Proceedings of the IUTAM Symposium on Turbulent Structure and Particles-Turbulence Interaction
Author | : Xiaojing Zheng |
Publisher | : Springer Nature |
Total Pages | : 349 |
Release | : 2024-01-02 |
Genre | : Technology & Engineering |
ISBN | : 3031472586 |
This book presents the proceedings of the 'IUTAM Symposium on Turbulent Structure and Particles' held in 2023. It provides a comprehensive overview of the latest research and developments in the field of turbulent dispersed multiphase flows. The book features contributions from experts in academia and industry, covering a range of topics including droplet and pollutant dispersion, sand/dust storms, sediment transport in water or air flows, fluidized beds, bubbly flows and more. The content is a valuable reference for researchers, engineers, and students who are interested in understanding the complex behavior of multiphase flows in different natural and industrial environments.
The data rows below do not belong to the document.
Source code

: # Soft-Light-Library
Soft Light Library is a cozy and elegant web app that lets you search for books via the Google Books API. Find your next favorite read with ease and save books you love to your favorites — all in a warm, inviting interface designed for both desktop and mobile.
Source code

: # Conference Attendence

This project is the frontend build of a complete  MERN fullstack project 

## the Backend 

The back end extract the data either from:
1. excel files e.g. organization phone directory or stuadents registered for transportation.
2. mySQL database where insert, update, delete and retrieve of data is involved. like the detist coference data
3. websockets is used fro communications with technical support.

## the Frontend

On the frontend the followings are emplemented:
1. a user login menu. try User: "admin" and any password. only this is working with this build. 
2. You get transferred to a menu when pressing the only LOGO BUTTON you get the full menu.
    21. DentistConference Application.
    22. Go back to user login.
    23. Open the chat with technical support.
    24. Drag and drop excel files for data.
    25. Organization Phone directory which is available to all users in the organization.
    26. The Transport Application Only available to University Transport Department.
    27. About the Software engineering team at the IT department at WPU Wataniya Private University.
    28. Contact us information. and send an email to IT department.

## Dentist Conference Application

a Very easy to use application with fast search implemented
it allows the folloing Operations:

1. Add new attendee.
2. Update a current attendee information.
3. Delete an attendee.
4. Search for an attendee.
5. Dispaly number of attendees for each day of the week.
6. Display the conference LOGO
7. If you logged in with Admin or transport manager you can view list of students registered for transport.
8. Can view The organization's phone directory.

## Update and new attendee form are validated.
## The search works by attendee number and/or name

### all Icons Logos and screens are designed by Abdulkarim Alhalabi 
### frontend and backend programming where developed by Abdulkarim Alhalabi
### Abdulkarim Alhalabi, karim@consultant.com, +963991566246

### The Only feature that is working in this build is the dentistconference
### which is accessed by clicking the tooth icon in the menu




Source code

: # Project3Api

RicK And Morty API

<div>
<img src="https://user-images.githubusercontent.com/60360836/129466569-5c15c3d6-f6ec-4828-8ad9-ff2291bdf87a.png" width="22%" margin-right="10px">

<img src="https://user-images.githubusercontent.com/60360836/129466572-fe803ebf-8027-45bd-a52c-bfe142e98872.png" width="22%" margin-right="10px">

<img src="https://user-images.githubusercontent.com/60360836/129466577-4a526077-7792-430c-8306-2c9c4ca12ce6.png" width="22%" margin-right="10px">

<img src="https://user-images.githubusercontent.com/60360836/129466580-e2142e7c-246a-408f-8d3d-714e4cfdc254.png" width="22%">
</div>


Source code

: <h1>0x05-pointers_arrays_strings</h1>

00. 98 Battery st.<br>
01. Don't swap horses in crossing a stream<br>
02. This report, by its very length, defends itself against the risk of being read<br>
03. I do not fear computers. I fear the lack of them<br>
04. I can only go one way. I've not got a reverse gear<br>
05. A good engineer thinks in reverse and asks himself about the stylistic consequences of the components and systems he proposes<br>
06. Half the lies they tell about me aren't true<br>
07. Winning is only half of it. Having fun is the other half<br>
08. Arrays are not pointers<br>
Mechanics of Turbulence of Multicomponent Gases
Author | : Mikhail Ya. Marov |
Publisher | : Springer Science & Business Media |
Total Pages | : 394 |
Release | : 2002-02-28 |
Genre | : Science |
ISBN | : 1402001037 |
Space exploration and advanced astronomy have dramatically expanded our knowledge of outer space and made it possible to study the indepth mechanisms underlying various natural phenomena caused by complex interaction of physical-chemical and dynamical processes in the universe. Huge breakthroughs in astrophysics and the planetary s- ences have led to increasingly complicated models of such media as giant molecular clouds giving birth to stars, protoplanetary accretion disks associated with the solar system’s formation, planetary atmospheres and circumplanetary space. The creation of these models was promoted by the development of basic approaches in modern - chanics and physics paralleled by the great advancement in the computer sciences. As a result, numerous multidimensional non-stationary problems involving the analysis of evolutionary processes can be investigated using wide-range numerical experiments. Turbulence belongs to the most widespread and, at the same time, the most complicated natural phenomena, related to the origin and development of organized structures (- dies of different scale) at a definite flow regime of fluids in essentially non-linear - drodynamic systems. This is also one of the most complex and intriguing sections of the mechanics of fluids. The direct numerical modeling of turbulent flows encounters large mathematical difficulties, while the development of a general turbulence theory is hardly possible because of the complexity of interacting coherent structures. Three-dimensional non-steady motions arise in such a system under loss of la- nar flow stability defined by the critical value of the Reynolds number.